Pixelated in the thermal drone imagery, the quad bike races down a dirt track, its destination unclear. It swerves and is hit by a grenade, dropped from a Ukrainian drone. Russian soldiers appear to stagger away from it, one rolling.
The use of drones by both Ukrainian and Russian forces has become so widespread across the front line now, the soldiers said, that most maneuvers – from troop rotations to assaults – occur in darkness when the cheap, single-use weapons, which fly explosives into their targets, are less effective.
Kokos, a former children’s entertainer turned drone pilot in the 15th National Guard unit, said quad bikes were “more maneuverable than tracked vehicles. It’s hard for artillery to hit them, so we have to use drones.”
He said some of the captured Russians had seemed intoxicated. “We heard from prisoners of war how they are given pills before assaults. After capture, they won’t eat or sleep for a day.” He added of the assaults at night: “They just keep coming.”
Bohdan, the driver of a Belgian-donated armored vehicle, said Russian drones had limited the use of his protected “box” to evacuate casualties from the front line. “Our job got harder because of numerous drones flying around. The guys have to carry the injured to the extraction point between 2 and 8 kilometers (1.2 and 5 miles) away. It depends on the shelling.”
Ukrainian forces along the Robotyne front line are facing a painful Russian resurgence aimed at taking the tiny village that became one of the main gains on the southwestern front of the summer counteroffensive.
Weeks of intense fighting preceded the Ukrainian flag being hoisted inside the village, and periodic battles continued around its rubble over the winter.
Like many Ukrainian soldiers along the Robotyne front line, he said the lack of ammunition caused by a delay in US financial and military aid was “forcing them to underperform.” He said there is a “dramatic lack of ammo. It affects how many rounds we can spend on a target.”
His commander, Anton, said the unit used to fire 80 rounds a day, during the NATO-financed and aided counteroffensive, but now fired about 10.

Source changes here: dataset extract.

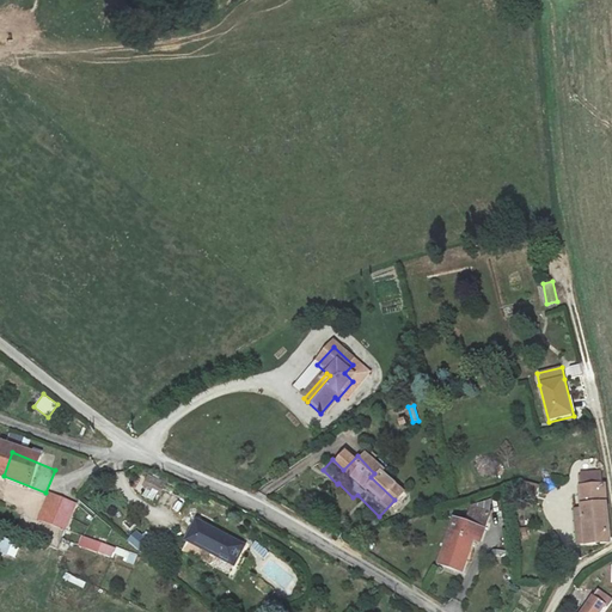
[(610,539),(609,503),(609,500),(607,479),(604,479),(603,467),(579,469),(581,505),(575,505),(575,508),(577,543),(610,539)]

He has spent more time thinking about Republican procedural dysfunctionality than you might expect for a man cheating death by shellfire in an underground bunker.
“I hardly understand the Republican policy on aiding Ukraine,” he said.
“The biggest problem is lack of ammo. We are waiting, we wait for it very much. We urgently need it. More ammunition equals saving more lives of our soldiers and civilians.”
On the drone monitors flickering near him, another grenade drops into a trench. Two Russian soldiers can be seen clambering inside the ruins of a dugout, one manhandling a shovel.
Ukrainian drone pilots now face Russian counterparts who have replaced their units but at a much larger scale, they said. “We don’t have their numbers, they mass produce everything. The quality is lower but they have lots of them. They send one, it gets suppressed by our jammers, and they instantly send another one.”
He said a new threat was so-called FPV (first-person view) attack drones, controlled from a gaming headset and equipped with night vision. In the background of the small farming cottage in which the unit was based whirred a 3D printer, churning out components for drones. Kokos estimated they could “print” parts for about 10 drones a day, but were crowdfunding as supplies were limited.
Saint, another drone pilot, 22, from Lviv, held up a captured Russian FPV drone, which he said was “manufactured much better than ours. Ours are made from carbon. Theirs are aluminium. That means extra shrapnel and a bigger payload.”